**Selected excerpt:**
Food Insecurity and Health Across the Lifespan 23 Apr 2012
The Great Recession has contributed to food insecurity across America. According to recent USDA statistics, almost 50 million Americans are living in insecure households. In October, Dr Donald Shepard, Brandeis University, wrote that nearly half of the households seeking emergency food assistance report having to choose between paying for food or utilities/heating fuel. Nearly 40% report having to choose between paying for food or their rent/mortgage.
In a symposium on “Food Insecurity and Health Across the Lifespan” held yesterday at EB 2012, San Diego, CA, Organizer Dr Mary Ann Johnson, University of Georgia, introduced the session and speakers.
Dr Craig Gundersen, University of Illinois, reminded the audience that people in their 50’s have among the highest risk of food insecurity, most likely because they may be unemployed and not old enough for Social Security or Medicare.
Dr John Cook, Boston University School of Medicine, highlighted the impact of food insecurity on academic performance, psychosocial function and overall health and development in children.

**Provided records:**
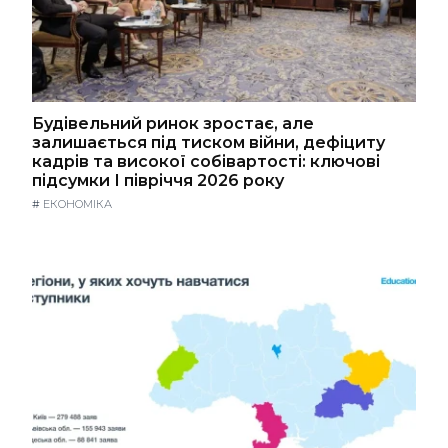
Будівельний ринок зростає, але
залишається під тиском війни, дефіциту
кадрів та високої собівартості: ключові
підсумки І півріччя 2026 року
#
ЕКОНОМІКА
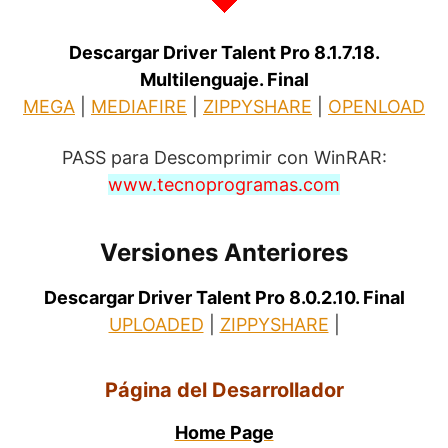
Descargar Driver Talent Pro 8.1.7.18.
Multilenguaje. Final
MEGA
|
MEDIAFIRE
|
ZIPPYSHARE
|
OPENLOAD
PASS para Descomprimir con WinRAR:
www.tecnoprogramas.com
Versiones Anteriores
Descargar Driver Talent Pro 8.0.2.10. Final
UPLOADED
|
ZIPPYSHARE
|
Página del Desarrollador
Home Page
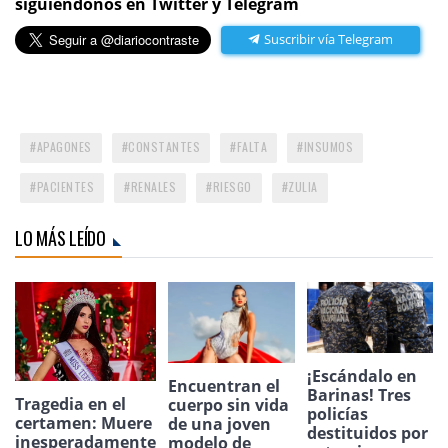
siguiéndonos en Twitter y Telegram
Suscribir vía Telegram
APAGONES
CONSTANTES
FALTA
INSUMOS
PACIENTES
RENALES
RIESGO
ZULIA
LO MÁS LEÍDO
¡Escándalo en
Encuentran el
Barinas! Tres
Tragedia en el
cuerpo sin vida
policías
certamen: Muere
de una joven
destituidos por
inesperadamente
modelo de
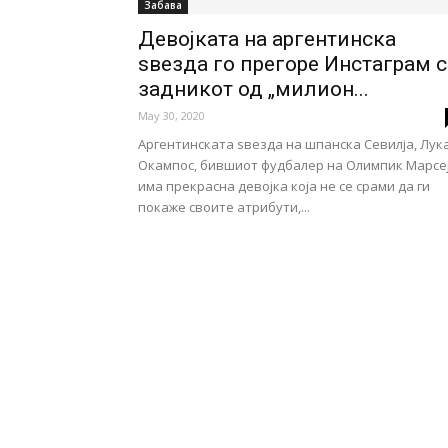
Забава
Девојката на аргентинска
ѕвезда го прегоре Инстаграм 
задникот од „милион...
May 30, 2020
Аргентинската ѕвезда на шпанска Севилја, Лук
Окампос, бившиот фудбалер на Олимпик Марсе
има прекрасна девојка која не се срами да ги
покаже своите атрибути,...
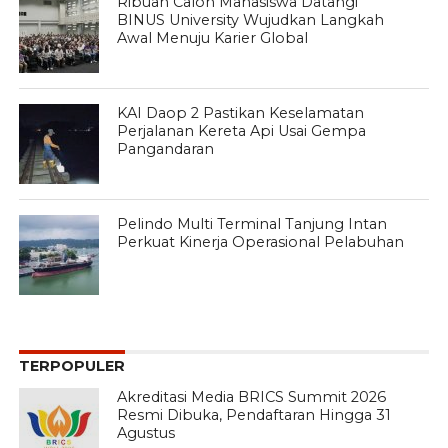
Ribuan Calon Mahasiswa Datangi
BINUS University Wujudkan Langkah
Awal Menuju Karier Global
KAI Daop 2 Pastikan Keselamatan
Perjalanan Kereta Api Usai Gempa
Pangandaran
Pelindo Multi Terminal Tanjung Intan
Perkuat Kinerja Operasional Pelabuhan
TERPOPULER
Akreditasi Media BRICS Summit 2026
Resmi Dibuka, Pendaftaran Hingga 31
Agustus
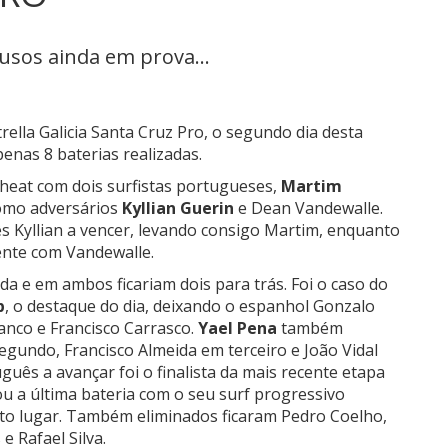
lusos ainda em prova...
ella Galicia Santa Cruz Pro, o segundo dia desta
enas 8 baterias realizadas.
heat com dois surfistas portugueses,
Martim
como adversários
Kyllian Guerin
e
Dean Vandewalle
.
ês
Kyllian
a vencer, levando consigo Martim, enquanto
ente com
Vandewalle.
da e em ambos ficariam dois para trás. Foi o caso do
p
, o destaque do dia, deixando o espanhol Gonzalo
anco e Francisco Carrasco.
Yael Pena
também
gundo, Francisco Almeida em terceiro e João Vidal
uês a avançar foi o finalista da mais recente etapa
u a última bateria com o seu surf progressivo
to lugar. Também eliminados ficaram Pedro Coelho,
 Rafael Silva.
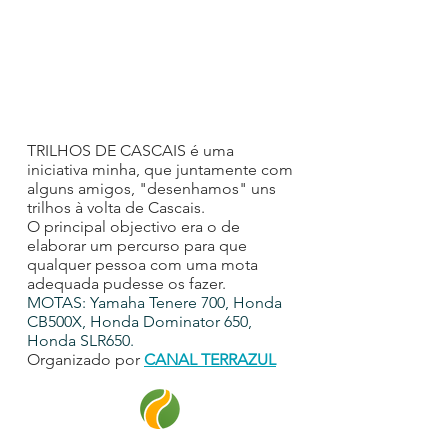
TRILHOS DE CASCAIS é uma
iniciativa minha, que juntamente com
alguns amigos, "desenhamos" uns
trilhos à volta de Cascais.
O principal objectivo era o de
elaborar um percurso para que
qualquer pessoa com uma mota
adequada pudesse os fazer.
MOTAS: Yamaha Tenere 700, Honda
CB500X, Honda Dominator 650,
Honda SLR650.
Organizado por
CANAL TERRAZUL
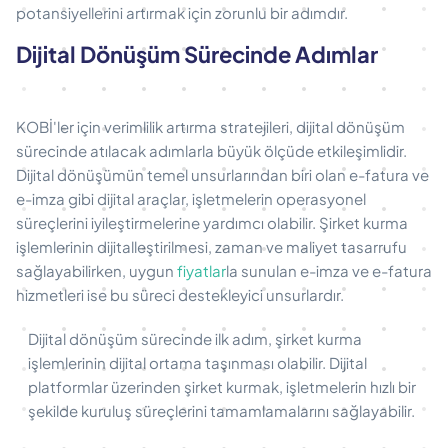
potansiyellerini artırmak için zorunlu bir adımdır.
Dijital Dönüşüm Sürecinde Adımlar
KOBİ'ler için verimlilik artırma stratejileri, dijital dönüşüm
sürecinde atılacak adımlarla büyük ölçüde etkileşimlidir.
Dijital dönüşümün temel unsurlarından biri olan e-fatura ve
e-imza gibi dijital araçlar, işletmelerin operasyonel
süreçlerini iyileştirmelerine yardımcı olabilir. Şirket kurma
işlemlerinin dijitalleştirilmesi, zaman ve maliyet tasarrufu
sağlayabilirken, uygun
fiyatlar
la sunulan e-imza ve e-fatura
hizmetleri ise bu süreci destekleyici unsurlardır.
Dijital dönüşüm sürecinde ilk adım, şirket kurma
işlemlerinin dijital ortama taşınması olabilir. Dijital
platformlar üzerinden şirket kurmak, işletmelerin hızlı bir
şekilde kuruluş süreçlerini tamamlamalarını sağlayabilir.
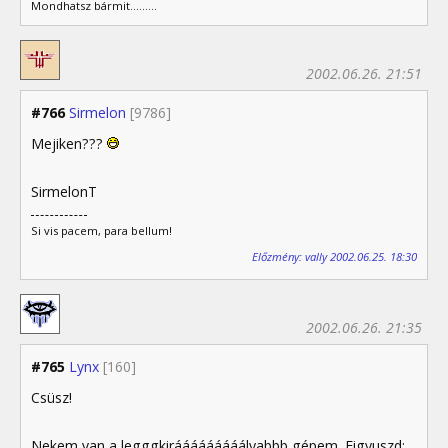
Mondhatsz bármit.........
2002.06.26. 21:51
#766
Sirmelon
[9786]
Mejiken???
SirmelonT
Si vis pacem, para bellum!
Előzmény: vally 2002.06.25. 18:30
2002.06.26. 21:35
#765
Lynx
[160]
Csüsz!
Nekem van a legggkirááááááááályabbb gépem. Figyuszd:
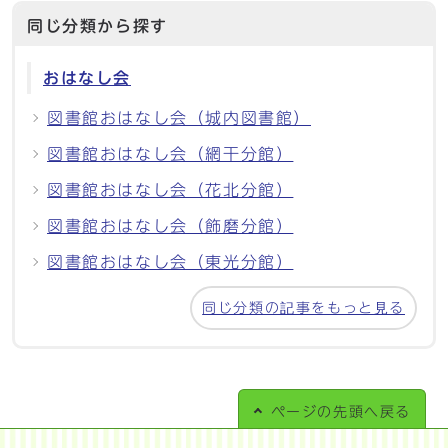
同じ分類から探す
おはなし会
図書館おはなし会（城内図書館）
図書館おはなし会（網干分館）
図書館おはなし会（花北分館）
図書館おはなし会（飾磨分館）
図書館おはなし会（東光分館）
同じ分類の記事をもっと見る
ページの
先頭へ戻る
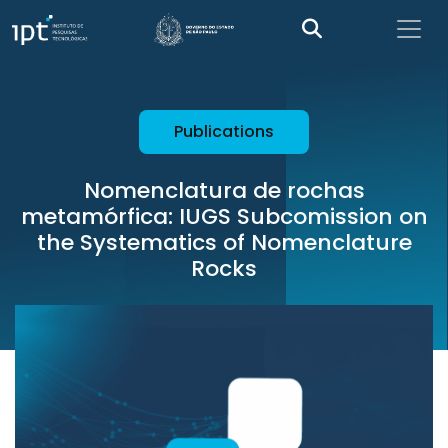
Publications
Nomenclatura de rochas
metamórfica: IUGS Subcomission on
the Systematics of Nomenclature
Rocks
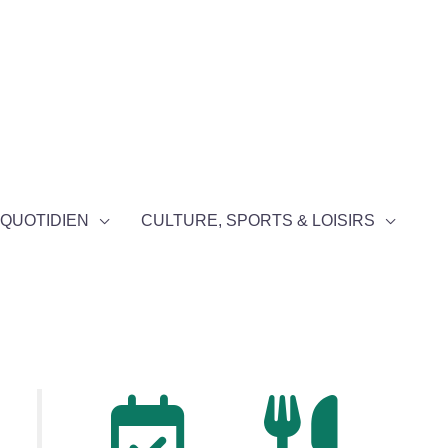
QUOTIDIEN
CULTURE, SPORTS & LOISIRS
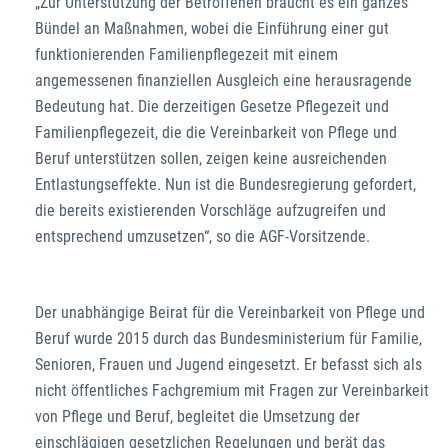
„Zur Unterstützung der Betroffenen braucht es ein ganzes
Bündel an Maßnahmen, wobei die Einführung einer gut
funktionierenden Familienpflegezeit mit einem
angemessenen finanziellen Ausgleich eine herausragende
Bedeutung hat. Die derzeitigen Gesetze Pflegezeit und
Familienpflegezeit, die die Vereinbarkeit von Pflege und
Beruf unterstützen sollen, zeigen keine ausreichenden
Entlastungseffekte. Nun ist die Bundesregierung gefordert,
die bereits existierenden Vorschläge aufzugreifen und
entsprechend umzusetzen“, so die AGF-Vorsitzende.
Der unabhängige Beirat für die Vereinbarkeit von Pflege und
Beruf wurde 2015 durch das Bundesministerium für Familie,
Senioren, Frauen und Jugend eingesetzt. Er befasst sich als
nicht öffentliches Fachgremium mit Fragen zur Vereinbarkeit
von Pflege und Beruf, begleitet die Umsetzung der
einschlägigen gesetzlichen Regelungen und berät das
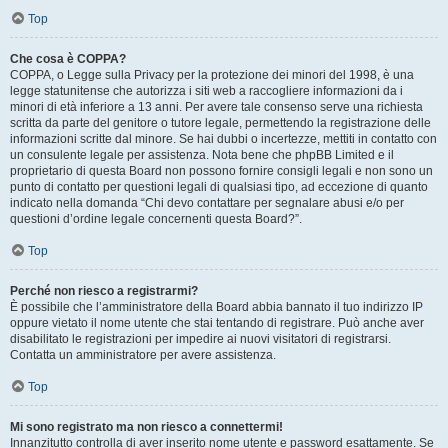
Top
Che cosa è COPPA?
COPPA, o Legge sulla Privacy per la protezione dei minori del 1998, è una
legge statunitense che autorizza i siti web a raccogliere informazioni da i
minori di età inferiore a 13 anni. Per avere tale consenso serve una richiesta
scritta da parte del genitore o tutore legale, permettendo la registrazione delle
informazioni scritte dal minore. Se hai dubbi o incertezze, mettiti in contatto con
un consulente legale per assistenza. Nota bene che phpBB Limited e il
proprietario di questa Board non possono fornire consigli legali e non sono un
punto di contatto per questioni legali di qualsiasi tipo, ad eccezione di quanto
indicato nella domanda “Chi devo contattare per segnalare abusi e/o per
questioni d’ordine legale concernenti questa Board?”.
Top
Perché non riesco a registrarmi?
È possibile che l’amministratore della Board abbia bannato il tuo indirizzo IP
oppure vietato il nome utente che stai tentando di registrare. Può anche aver
disabilitato le registrazioni per impedire ai nuovi visitatori di registrarsi.
Contatta un amministratore per avere assistenza.
Top
Mi sono registrato ma non riesco a connettermi!
Innanzitutto controlla di aver inserito nome utente e password esattamente. Se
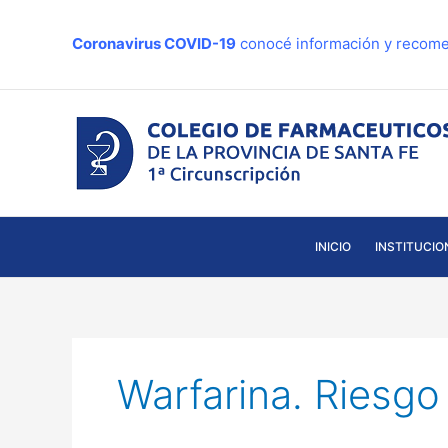
Ir
al
Coronavirus COVID-19
conocé información y recome
contenido
INICIO
INSTITUCIO
Warfarina. Riesgo 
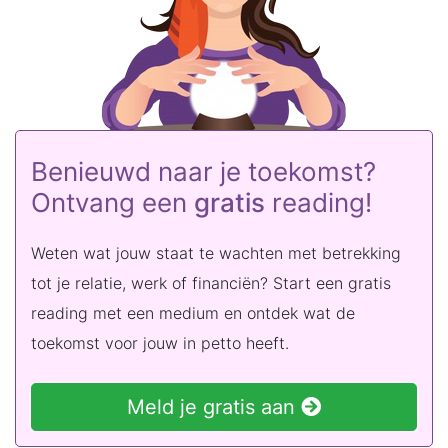
Benieuwd naar je toekomst?
Ontvang een
gratis
reading!
Weten wat jouw staat te wachten met betrekking
tot je relatie, werk of financiën? Start een gratis
reading met een medium en ontdek wat de
toekomst voor jouw in petto heeft.
Meld je gratis aan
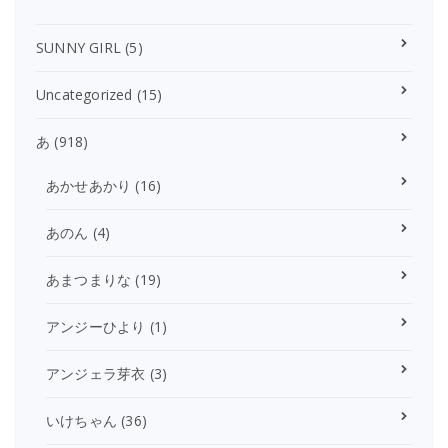
SUNNY GIRL
(5)
Uncategorized
(15)
あ
(918)
あかせあかり
(16)
あのん
(4)
あまつまりな
(19)
アンジーひより
(1)
アンジェラ芽衣
(3)
いけちゃん
(36)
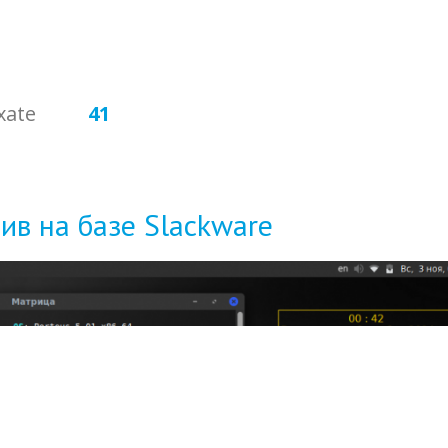
xate
41
ив на базе Slackware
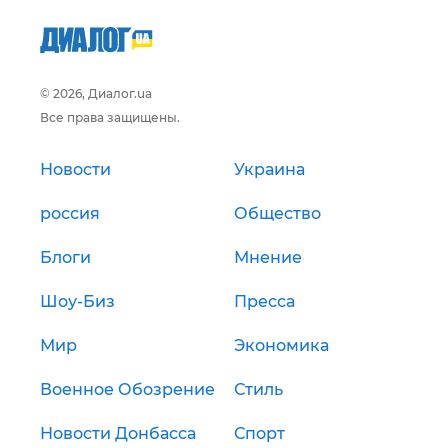
© 2026, Диалог.ua
Все права защищены.
Новости
Украина
россия
Общество
Блоги
Мнение
Шоу-Биз
Пресса
Мир
Экономика
Военное Обозрение
Стиль
Новости Донбасса
Спорт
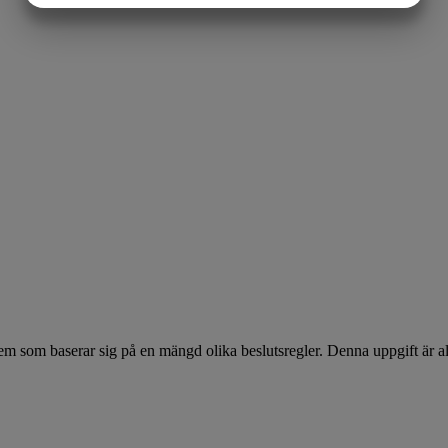
MARKNADSFÖRING
STATISTIK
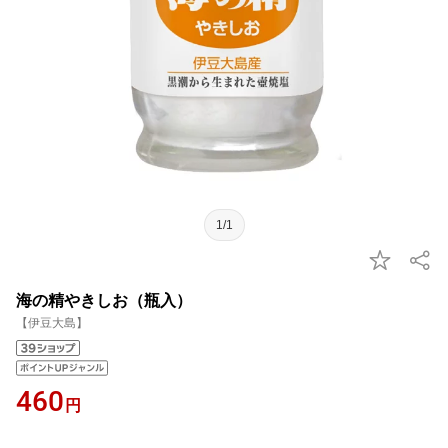
1/1
海の精やきしお（瓶入）
【伊豆大島】
460
円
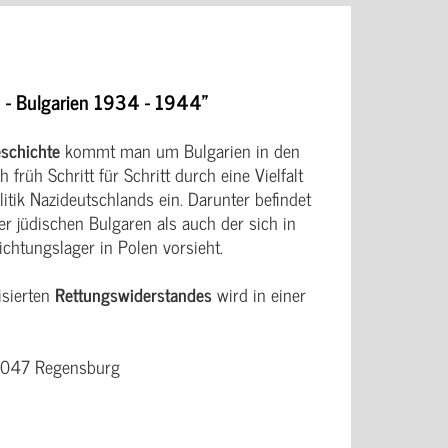
- Bulgarien 1934 - 1944"
eschichte
kommt man um Bulgarien in den
früh Schritt für Schritt durch eine Vielfalt
itik Nazideutschlands ein. Darunter befindet
 jüdischen Bulgaren als auch der sich in
chtungslager in Polen vorsieht.
isierten
Rettungswiderstandes
wird in einer
 93047 Regensburg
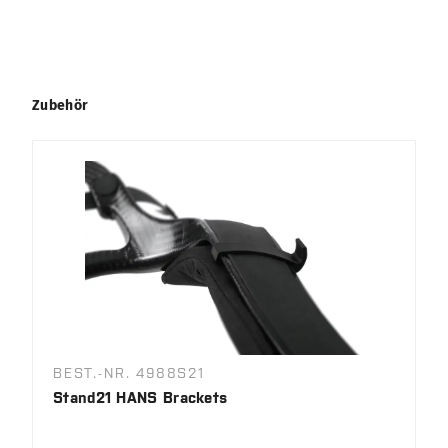
Produktgalerie überspringen
Zubehör
BEST.-NR. 4988S21
Stand21 HANS Brackets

**Required actions:**
1. Which people does the food insecurity report name? Give each with the institution it lists for them.
2. Answer these questions from the food insecurity report:
(a) According to recent USDA statistics, how many Americans are living in insecure households?
(b) Where was the symposium held?
(c) Which age group did Dr Gundersen say has among the highest risk of food insecurity?
3. Write the next part of the food insecurity report, starting right after its last sentence.
You won't need the items for any of this.

**Written answers:**
1.
Dr Donald Shepard, Brandeis University
Dr Mary Ann Johnson, University of Georgia
Dr Craig Gundersen, University of Illinois
Dr John Cook, Boston University School of Medicine

2.
(a) Almost 50 million.
(b) At EB 2012, San Diego, CA.
(c) People in their 50's.

3.
Dr Barbara Laraia, University of California San Francisco, discussed the extra challenges that food insecurity and limited access to food causes people with chronic diseases, eg diabetes. When food access is limited, it is even more difficult to make healthy food choices.
Dr Jung Sun Lee, University of Georgia, reported on ways the impact of food insecurity on health costs can be assessed, such as using Medicare claims.
The CDC released the Second Nutrition Report this month with information on 58 biochemical indicators. When a significant part of the population is clinically deficient for vitamin B6 (10.6%), iron (9.5% for women), vitamin D (8%), and vitamin C (6%), it is reasonable to assume that food insecurity is a contributor, and lower intakes of several micronutrients are seen in food insecure people across the lifespan. Nutrition can be improved.